MENTIONED in the Irish Post earlier this year as one of Ireland’s Soundtrack for 2025, Donegal alt.folk singer-songwriter Ramper (aka Declan McClafferty) is quick off the mark to release his debut solo album, Loner.

While there might be a correlation between McClafferty and the album title, his songs are inclusive, based as they are on a Gaelic language life lived before the Internet came along to upset the proverbial applecart.

Loner by Ramper

As is the norm with nicely skewed folk songs, there are hints of genuine melancholy here, but the mood is enhanced by the blend of instrumentation, which ranges from pedal steel guitars, a piano that needs fine tuning, and synthesisers that are programmed to perfection.
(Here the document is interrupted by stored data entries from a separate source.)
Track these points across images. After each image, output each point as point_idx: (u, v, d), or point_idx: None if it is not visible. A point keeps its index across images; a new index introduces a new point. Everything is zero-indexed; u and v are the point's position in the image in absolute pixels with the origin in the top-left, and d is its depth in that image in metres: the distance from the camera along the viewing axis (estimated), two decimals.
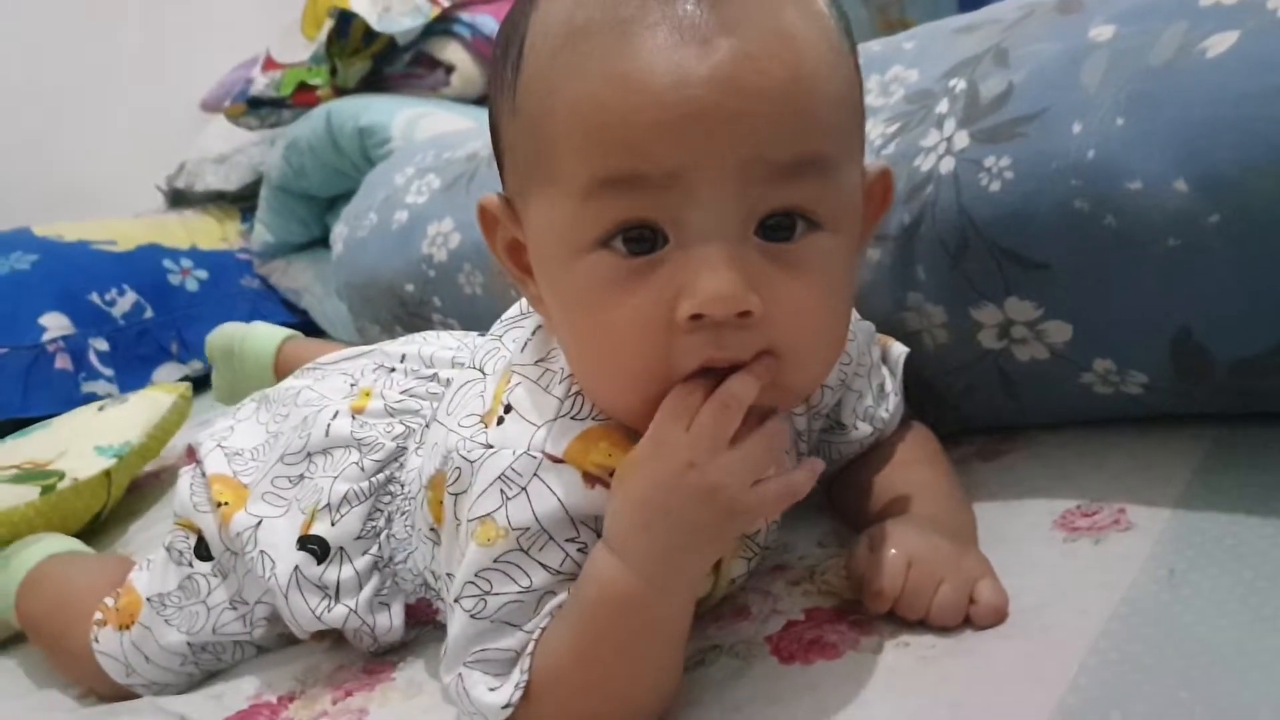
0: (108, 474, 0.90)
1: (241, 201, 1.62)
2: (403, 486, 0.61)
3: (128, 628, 0.66)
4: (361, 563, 0.60)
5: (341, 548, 0.60)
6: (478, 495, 0.46)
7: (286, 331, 1.02)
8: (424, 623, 0.63)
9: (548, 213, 0.44)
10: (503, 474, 0.46)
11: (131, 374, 1.33)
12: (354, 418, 0.63)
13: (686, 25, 0.40)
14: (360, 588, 0.60)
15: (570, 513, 0.46)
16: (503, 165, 0.49)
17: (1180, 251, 0.50)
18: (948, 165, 0.58)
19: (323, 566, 0.59)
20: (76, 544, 0.83)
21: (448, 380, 0.66)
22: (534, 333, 0.52)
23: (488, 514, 0.46)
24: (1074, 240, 0.53)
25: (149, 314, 1.39)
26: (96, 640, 0.67)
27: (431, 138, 1.16)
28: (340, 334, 1.39)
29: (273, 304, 1.50)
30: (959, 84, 0.60)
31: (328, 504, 0.60)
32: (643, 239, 0.42)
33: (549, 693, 0.45)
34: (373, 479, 0.61)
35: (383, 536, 0.61)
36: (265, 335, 1.02)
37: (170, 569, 0.66)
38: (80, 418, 1.02)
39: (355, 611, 0.59)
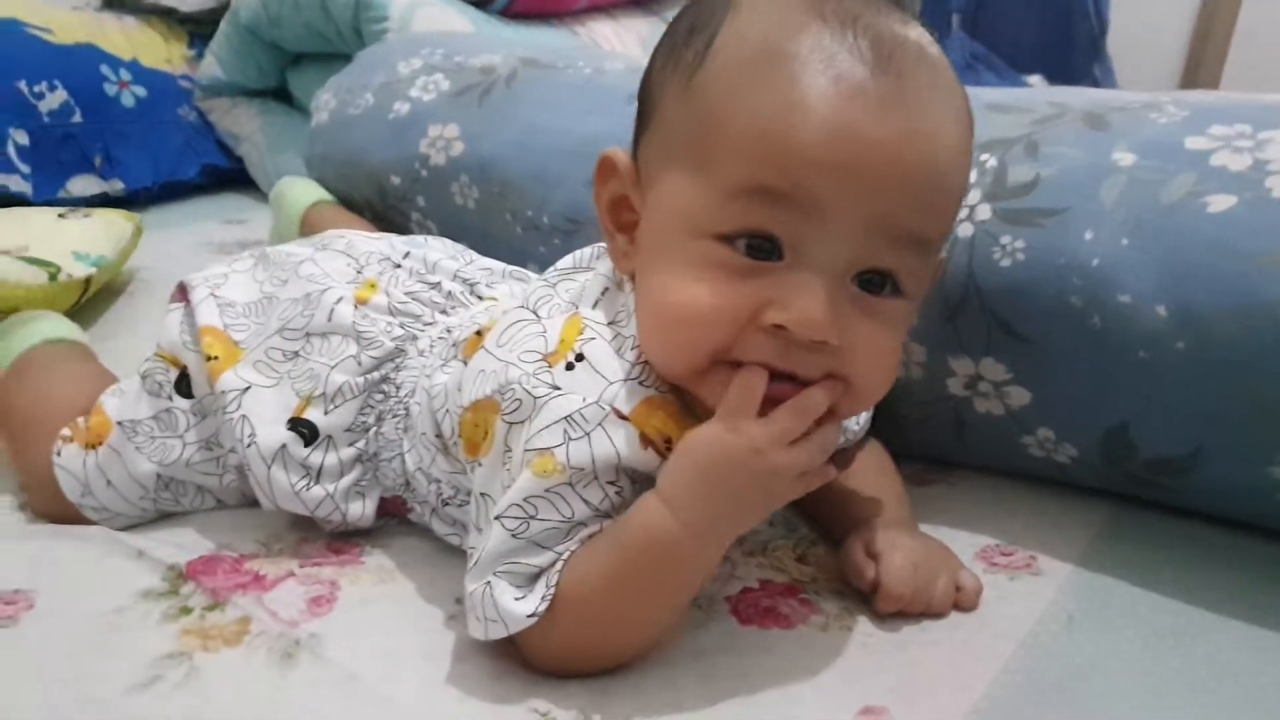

SPEAKING of perfection… Good things are happening for North Kerry singer-songwriter Lorraine Nash, whose 2023 debut album, All That I Can Be, is on the receiving end of a deluxe reissue campaign.

All That I Can Be by Lorraine Nash

The reason for such a leg-up is Nash’s ‘star’, which is rising into the air – not yet stratospheric but certainly above the clouds. It makes sense that her debut (which, unlike her current status, flew very much under the radar when it was first released) is once again being pushed – Nash’s songs find the sweet spot between traditional and folk in a way that very much works in her favour.

If you’re looking for quality reference points, think of a special blend of traditional singer Muireann Nic Amhlaoibh and folk/Americana songwriters such as Laura Marling and Gillian Welch. Readers can see/hear Nash on Hothouse Flowers’ forthcoming tour of the UK (from June 6th-14th). Lucky you.

“IT’S HARD to believe that people will finally get to hear what we’ve been working on the past three years,” say (collectively) Dublin-based alt.rock/pop band Drying Weather.

A Family Meal by Drying Weather

The band has been together for six years, the past four of which have been spent recording/releasing singles and gigging as much as they can. Time is a terrible thing when you’re counting down the seconds, minutes and hours, but A Family Meal is worth the wait.

There’s a little of Fontaines DC and other similar-generation bands here (Museum, Boomer, Hyperfolly) and a very pleasant pop sensibility throughout (notably Letter Space Number, a song that Crowded House would be proud of if they had written it) but not at the expense of hiding their individuality. Tuck in – and mind your manners!

BELFAST-BASED folk singer-songwriter Joshua Burnside has a reputation for excellence. In his mid-30s, he started performing (notably, at least) in his early 20s, never taking the easy way out when it came to songwriting.

His influences lay at the intersection of Americana, world music, electronica, and a certain undefinable style that threatens to trip into a pit of inattentive experimentation but pulls back just in time.

Joshua Burnside has released new music this month

His new album, Teeth of Time, sometimes teeters on the brink of being placed in the ‘An Acquired Taste’ box but delve into the songs and you’ll find Burnside’s intent to be as commonly decent as you could hope for. The personal and the political merge, also, ensuring Burnside’s standing as an imaginative lyricist remains intact.

THERE are just as imaginative song narratives by Irish-born, Brighton resident Melojann on her new album, Status. The songwriter/singer/producer (and self-director of her music videos) strikes up intriguing conversations not just about what she describes as “late-capitalist dystopia” but also the technology that permeates our lives.

There is, she writes in the album notes, “an important conversation to be had around the fact that our culture is controlled by billionaires.”

Her songs go some way to creating a soundscape for such discussion. This is key to the album’s overall success: the 11-track work (which also includes three short ambient ‘interludes’ that may or may not take your fancy) features song styles that stroll from sprightly pop (Secrets, Translate Me, and Data Ghost could be Madonna songs) to finely-tuned electro-pop (Rainbow Language Is for Losers, Broke, and Positive).

Status by Meljoann

In a parallel universe, these songs would be played off the radio. The conversation isn’t all despair, either.

Yes, says Meljoann, the album describes scenarios “in which Big Tech and Big Data hold our fates in their ghoulish hands” but they also offer suggestions in how people can unshackle themselves by returning to grassroots community networks, and by “building on open tech and anarchist principles of dual power and mutual aid.”

Frankly, if the soundtrack to this is as good as what’s on here, bring on the upheaval.